Expires: Sun, 09 Jul 2017 22:21:10 GMT
Last-Modified: Fri, 09 Aug 2013 23:54:35 GMT
Server: ECS (fty/2FA4)
Vary: Accept-Encoding
X-Cache: HIT
Content-Length: 1270
<!doctype html>
<html>
<head>
<title>Example Domain</title>
These are the bytes straight from the payload of the TCP segment. The first line states the HTTP protocol version and the response code. Underneath this, on one line each, are the rest of the HTTP headers – other fields containing information about the response and its content. After the last header there are 2 newlines, and then the next line starts the content of the message body. This response body, as we can see, happens to be an HTML document. Notice that it’s plain UTF8-encoded text, which the browser will parse and eventually turn into pixels on the screen in a process we will soon investigate further.
Client-Server Separation
It is important to realize that, from the perspective of the web browser, we know very little about the server other than the fact that it apparently “speaks” HTTP, allowing us to communicate with it.
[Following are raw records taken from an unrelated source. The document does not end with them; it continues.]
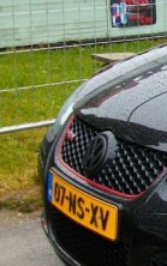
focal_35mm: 130
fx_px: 945
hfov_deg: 9.0
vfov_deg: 16.0
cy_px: 163
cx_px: 412
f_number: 2.9
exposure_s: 1/197
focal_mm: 5.7
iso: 80
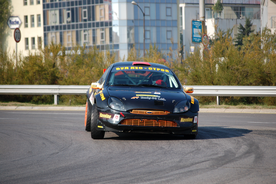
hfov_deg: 11.0
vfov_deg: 7.3
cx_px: 138
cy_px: 92
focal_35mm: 188
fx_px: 1436
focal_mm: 125
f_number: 5
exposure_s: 1/1000
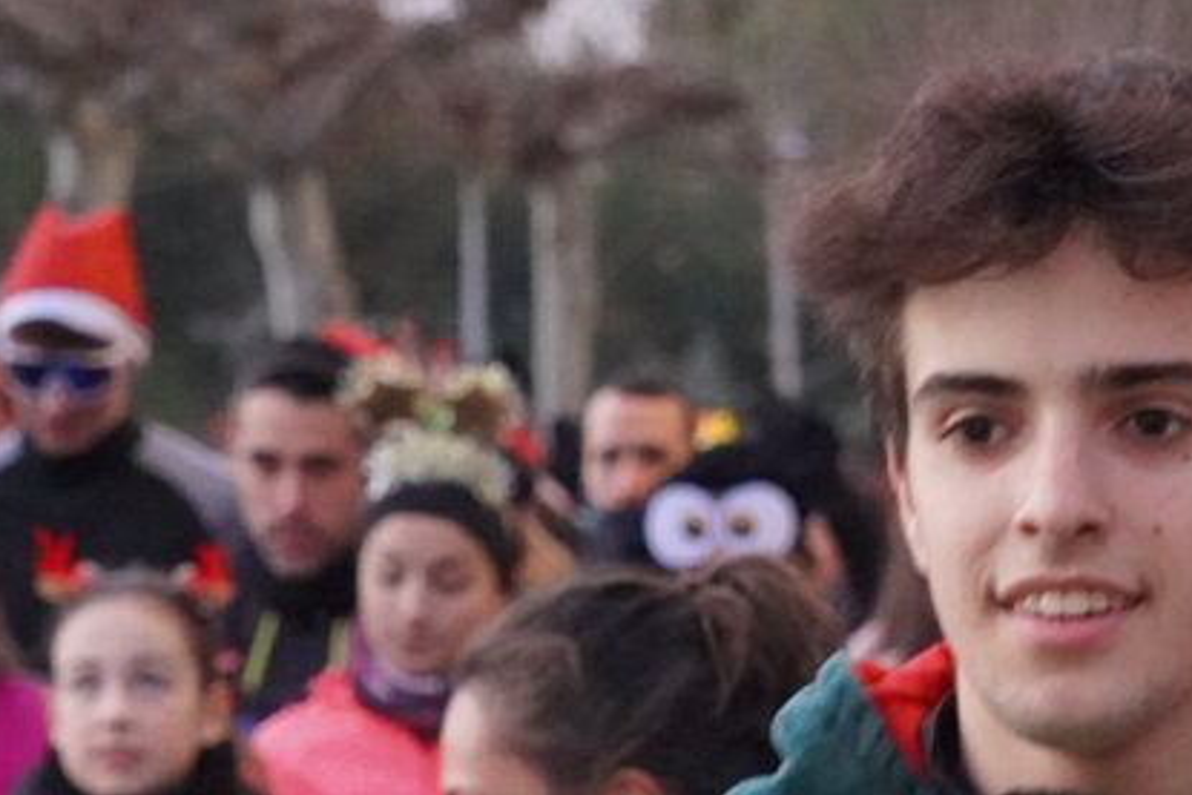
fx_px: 8431
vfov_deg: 5.4
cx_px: 988
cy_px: 828
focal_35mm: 255
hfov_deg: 8.1
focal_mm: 55
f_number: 4.5
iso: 6400
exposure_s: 1/160
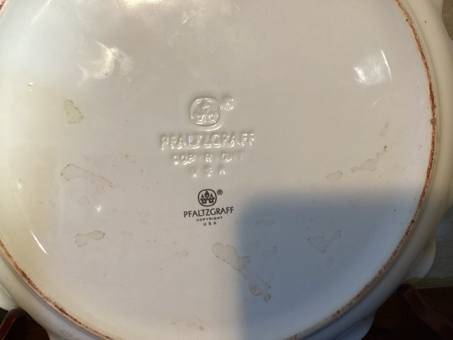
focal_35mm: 31
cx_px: 226
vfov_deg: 45.4
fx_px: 406
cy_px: 170
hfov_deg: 58.3
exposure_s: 1/50
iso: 200
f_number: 2.4
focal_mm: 3.3
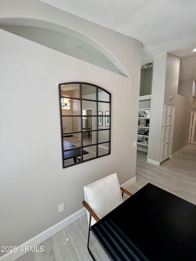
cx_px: 98
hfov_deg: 85.7
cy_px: 130
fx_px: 106
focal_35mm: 14
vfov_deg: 102.1
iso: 160
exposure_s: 1/120
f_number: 2.2
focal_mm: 2.22
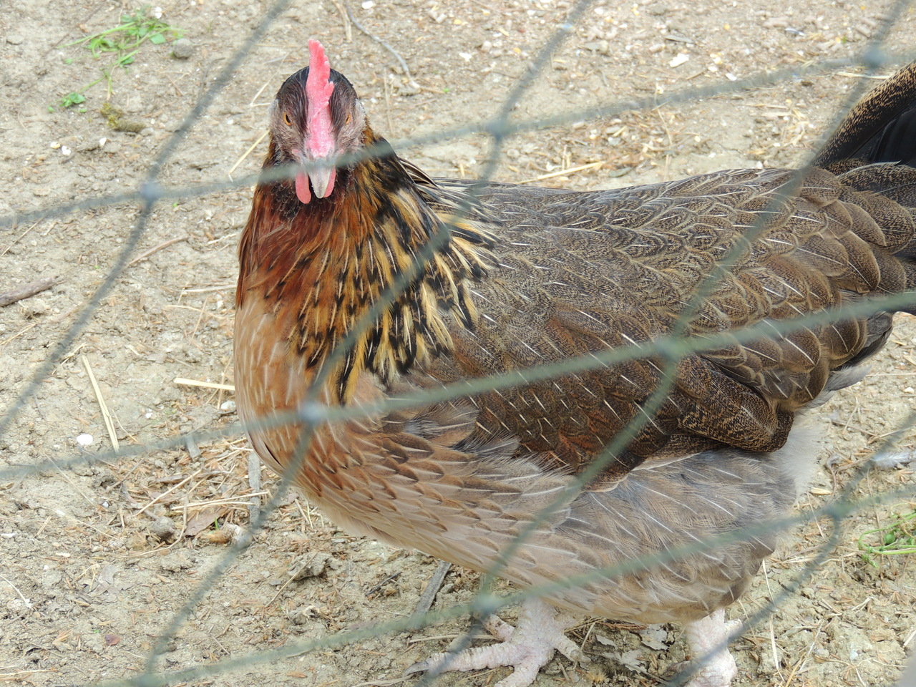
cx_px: 458
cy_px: 344
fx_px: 3572
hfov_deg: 14.6
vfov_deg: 11.0
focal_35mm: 135
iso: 125
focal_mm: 24
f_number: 4.3
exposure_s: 1/125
We sent a request for a page and got that page back as HTML in a response, but we know nothing about how the HTML page itself was created.
This fact – this paradigm of communication – has some very interesting, and indeed fundamental, implications for how we approach architecting our application system as a whole and how we reason about the various system components and their role in the overall application lifecycle. The fact is this: the browser does not care how any content is generated by the server. It doesn’t matter that a server is running python with Django, or Java with JSP, or Node.js, or PHP, or Ruby on Rails, or that it’s using some cool, fancy backend templating language, or that maybe the entire page itself is just a static file sitting in a directory on the disk somewhere…
The browser doesn’t care. It is completely oblivious, in fact; the translation from database objects to models, through templates and then to standard HTML (or whatever it is that a given server does) – all of that happens before the bytes ever leave the server. From the perspective of simply rendering a page, the browser deals with HTML, CSS, and JavaScript.
This also has some interesting implications for those who work primarily as a front-end developer: if your focus is mostly in the browser, you can have great flexibility in working on various projects and teams that use very different server-side technologies. Maybe you have to learn some new syntax for their specific templating language or framework, but the end goal is the same: produce correct and performant HTML, CSS, and JavaScript to send to the browser.